On ne pense jamais les choses assez loin,
assez à fond, on ne pense jamais les simples mots, les phrases simples assez
loin, assez à fond. On en fait usage comme d’un torchon pour essuyer un verre
sans même les regarder, les examiner, portent-ils une couleur ou un dessin particuliers.
On voit les choses, en use, on les use, mais ne peut ou ne veut penser,
explorer ce qu’elles sont, ce qu’elles disent. L’afflux sans fin des mots, des
phrases, des choses ! Fonction : détourner de les examiner. Tenter de
penser le plus loin possible, finis mentis, le sens d’un geste, d’un
échange. Passer de l’autre côté de la simple surface, de l’apparence. Apparence
opaque, apparence écran qui masque la profondeur, miroir sans tain, du mauvais
côté de la barrière. Aveuglés par la réflexion, incapables de réflexion. Devant
un mur, glace qui arrête, fige l’image dans le miroir. Elle est vide, elle est
froide, elle est morte. Seul moyen de la revivifier, la stopper net : les mots.

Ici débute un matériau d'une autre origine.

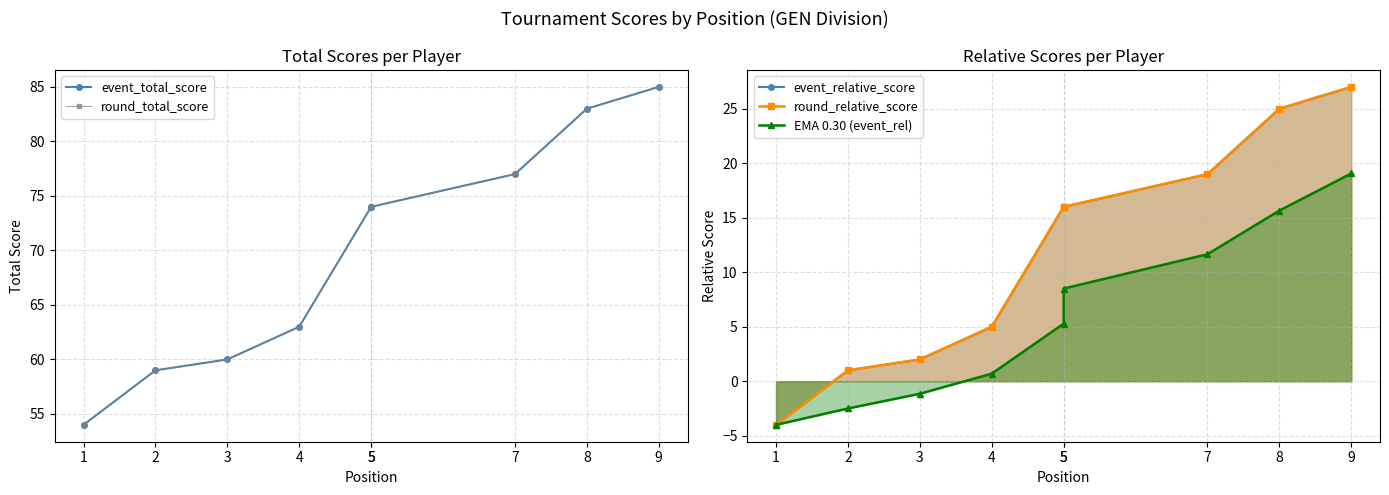

What is the value of the event_total_score point at the 4th from the left?

63.0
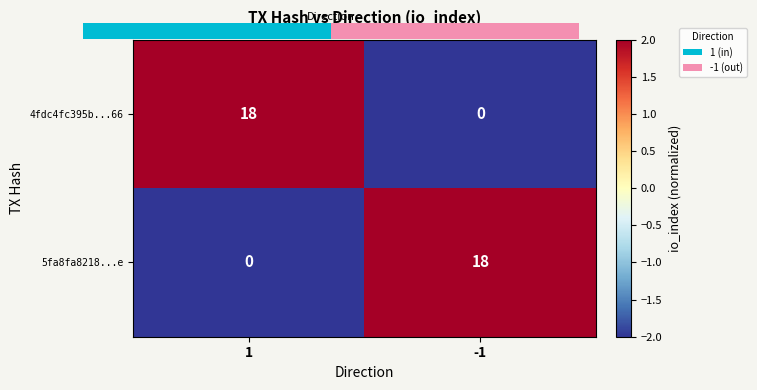

What is the difference between the highest and lowest values at -1?

18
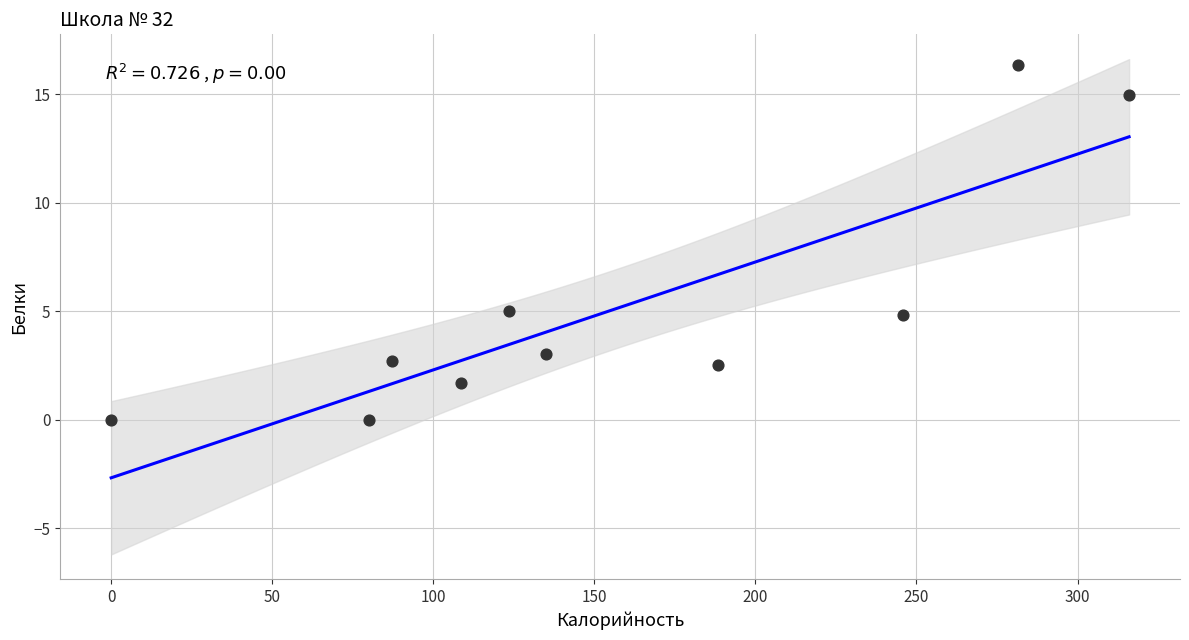

What is the range of Y values (max minus min)?

16.3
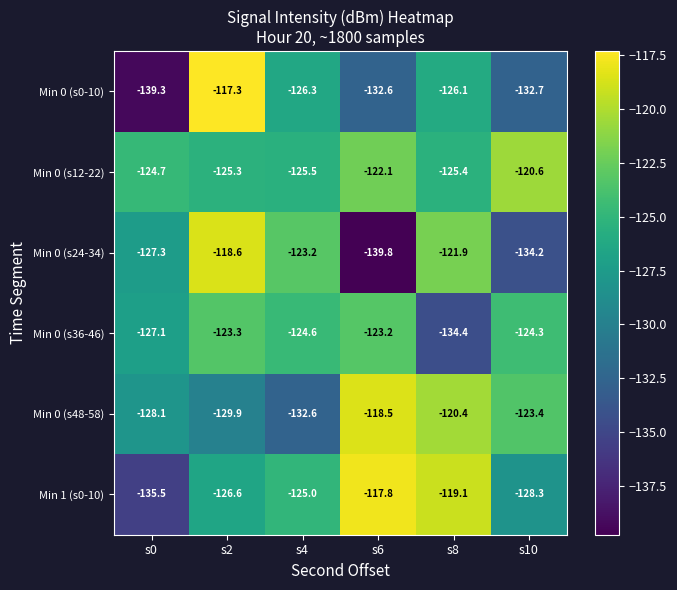

What is the average value of the Min 0 (s0-10) series?

-129.0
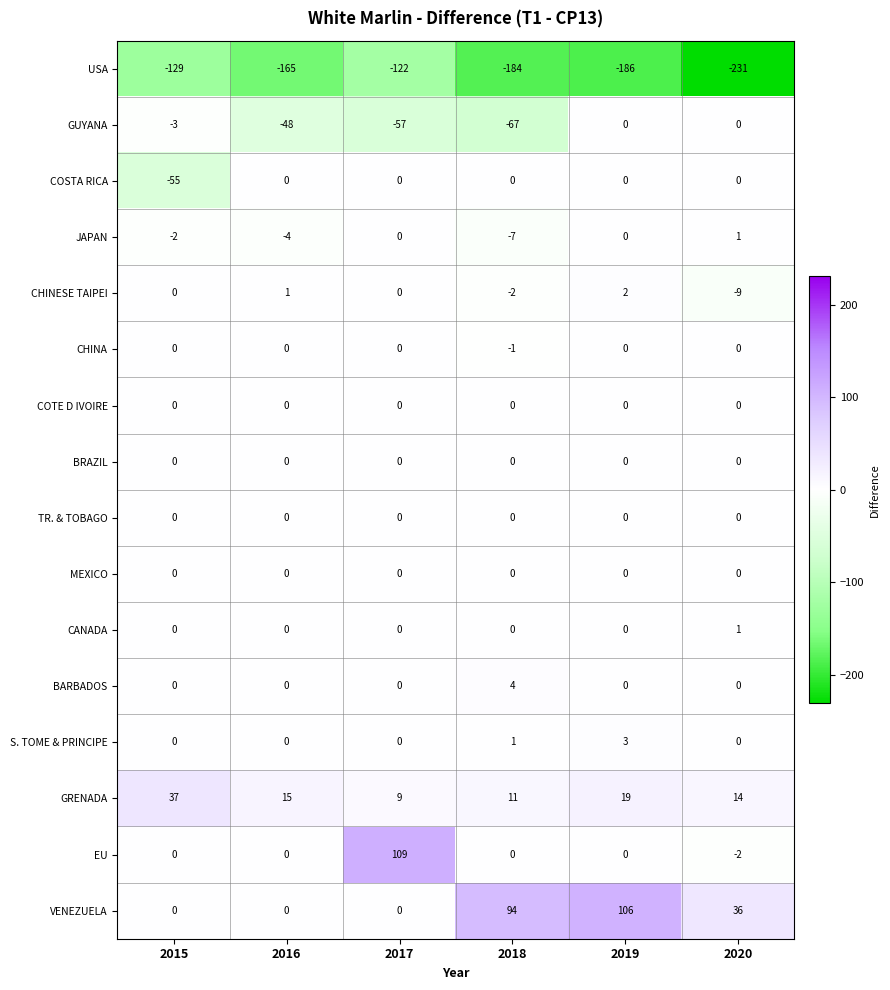

True or false: MEXICO has a value of 0 at 2019.

True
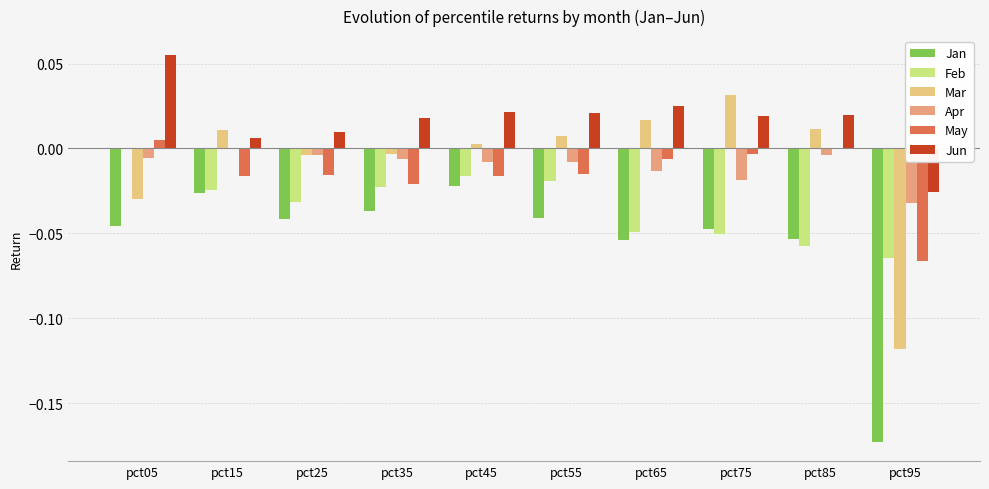

How many categories are shown in the chart?

10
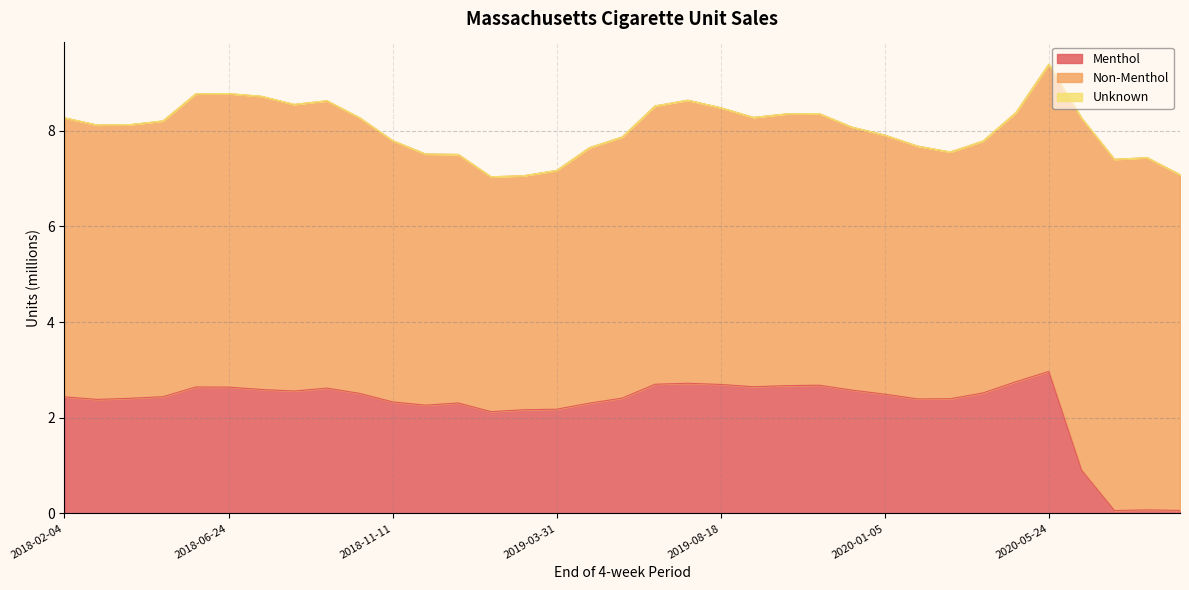

What is the difference between the second highest and second lowest values in the Menthol series?

2.7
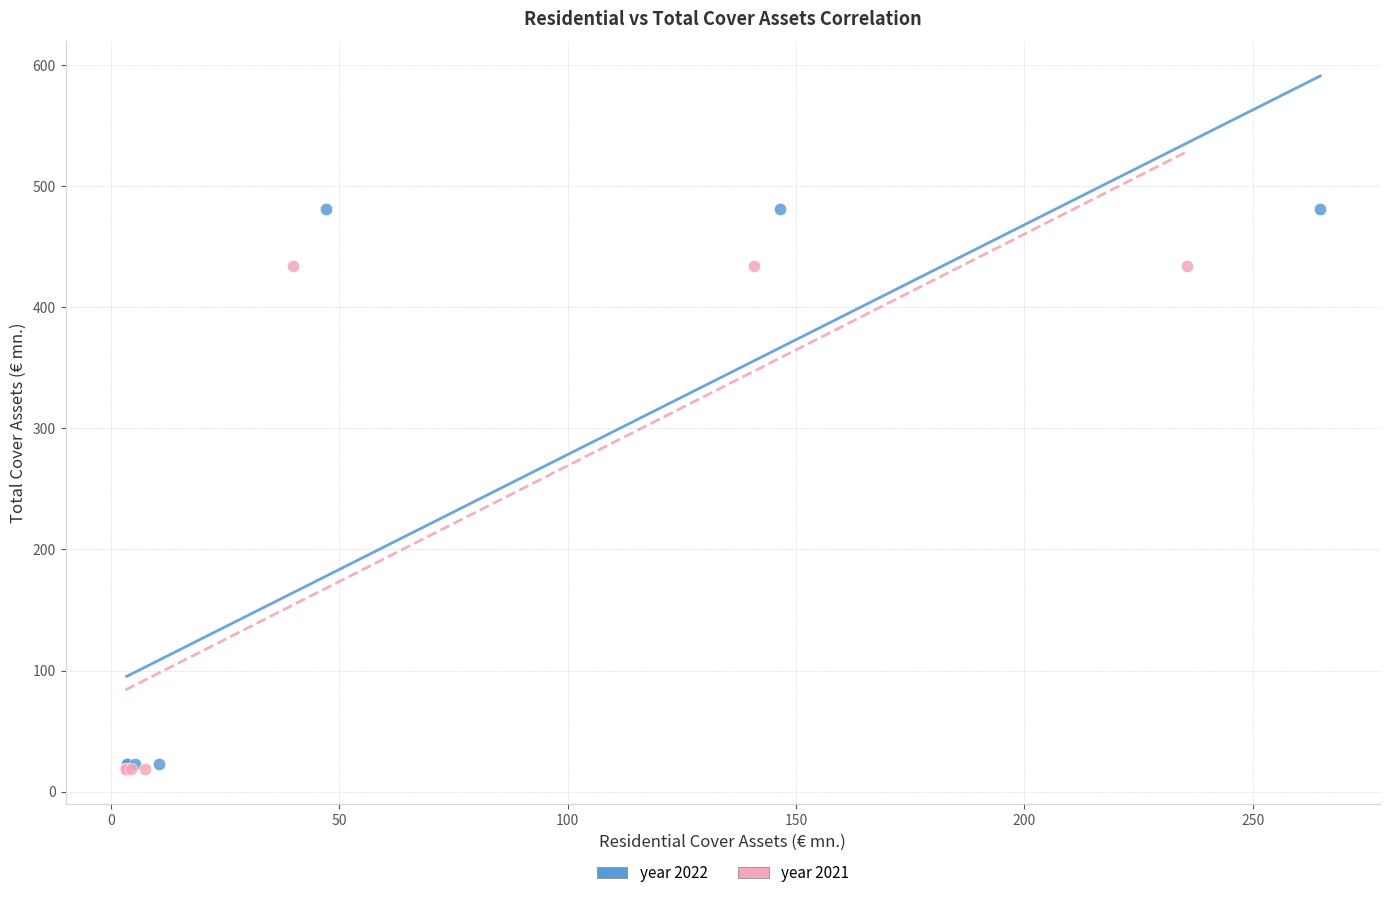

Which series has the widest spread of Y values?

year 2022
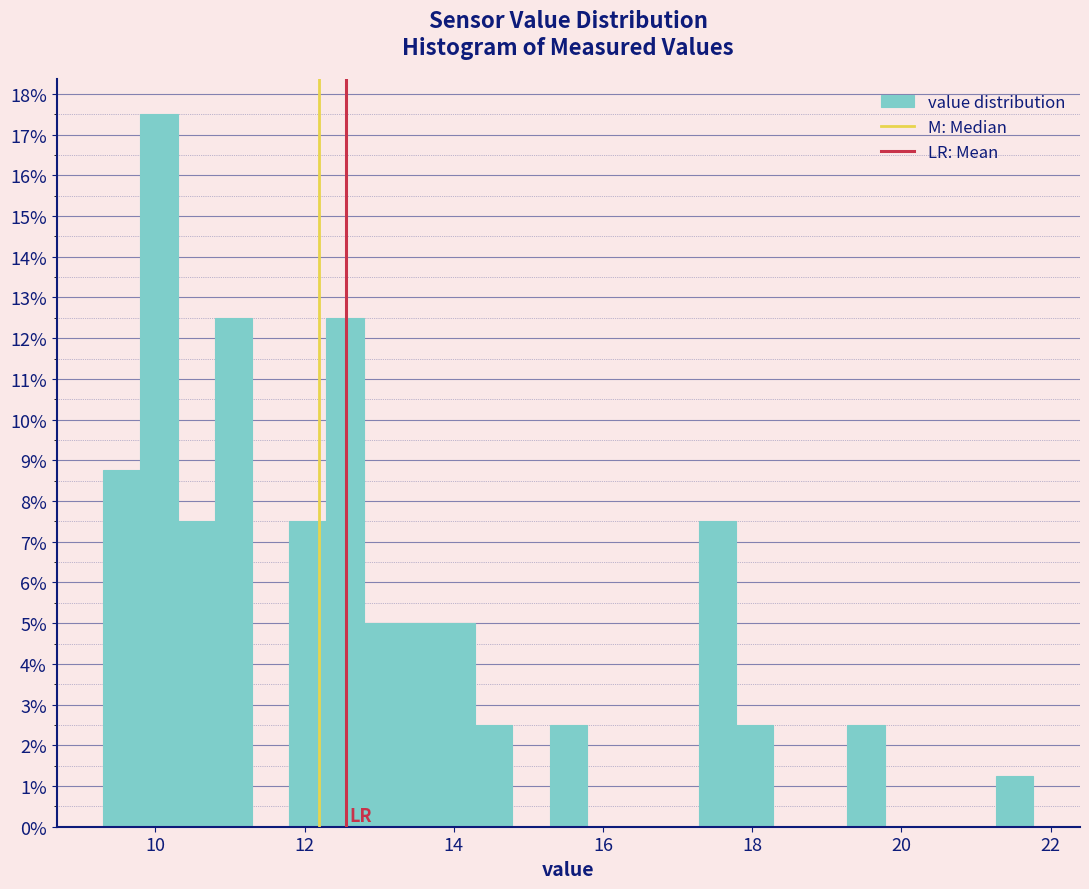

Around what value on the x-axis is the tallest bar? Give the approximate position of its centre, as read against the axis.

10.0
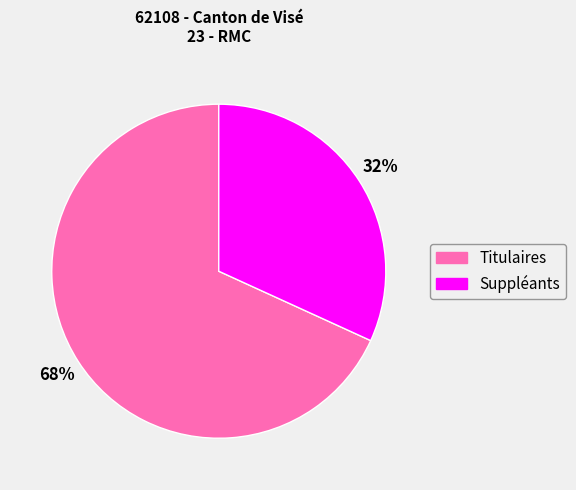

What is the smallest slice in the pie chart?

Suppléants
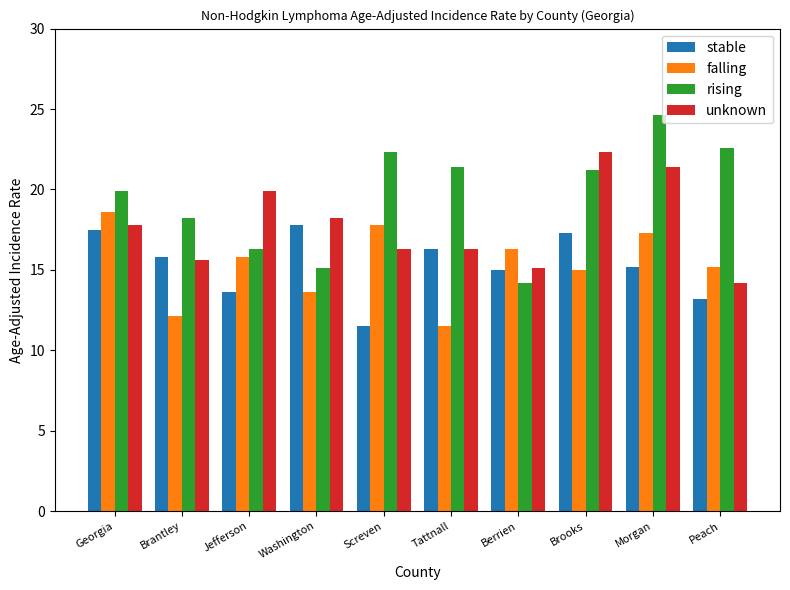

At which label does stable reach its minimum?

Screven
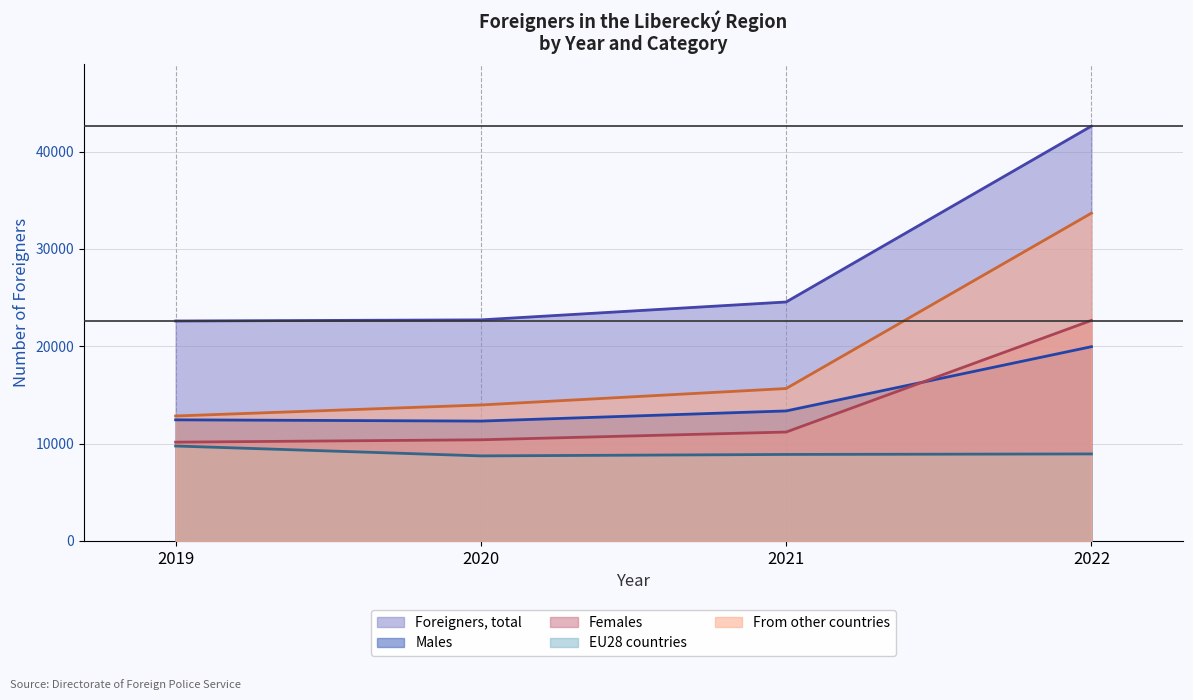

What is the maximum value shown in the chart?

42622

Attraper l’image avec des mots, commencer à l’attaquer avec des mots. La
dé-crire, la dés-imager en l’écrivant. Telle scène, l’ouvrir au-delà de l’image
incrustée pour la faire parler, explorer ce figé de l’image, interroger les
bords de l’image, en nommer les parties, faire le relevé du masqué. Destituer
l’image de son statut d’image, la faire bouger, non comme au cinéma, mais en la
nommant, en l’habillant de mots seuls aptes à la rendre complexe, polysémique,
vivante, vibrante… parlante. Qu’elle ne s’instaure photo mais tende vers le
livre. Pour « livrer » quelques-uns de ses secrets.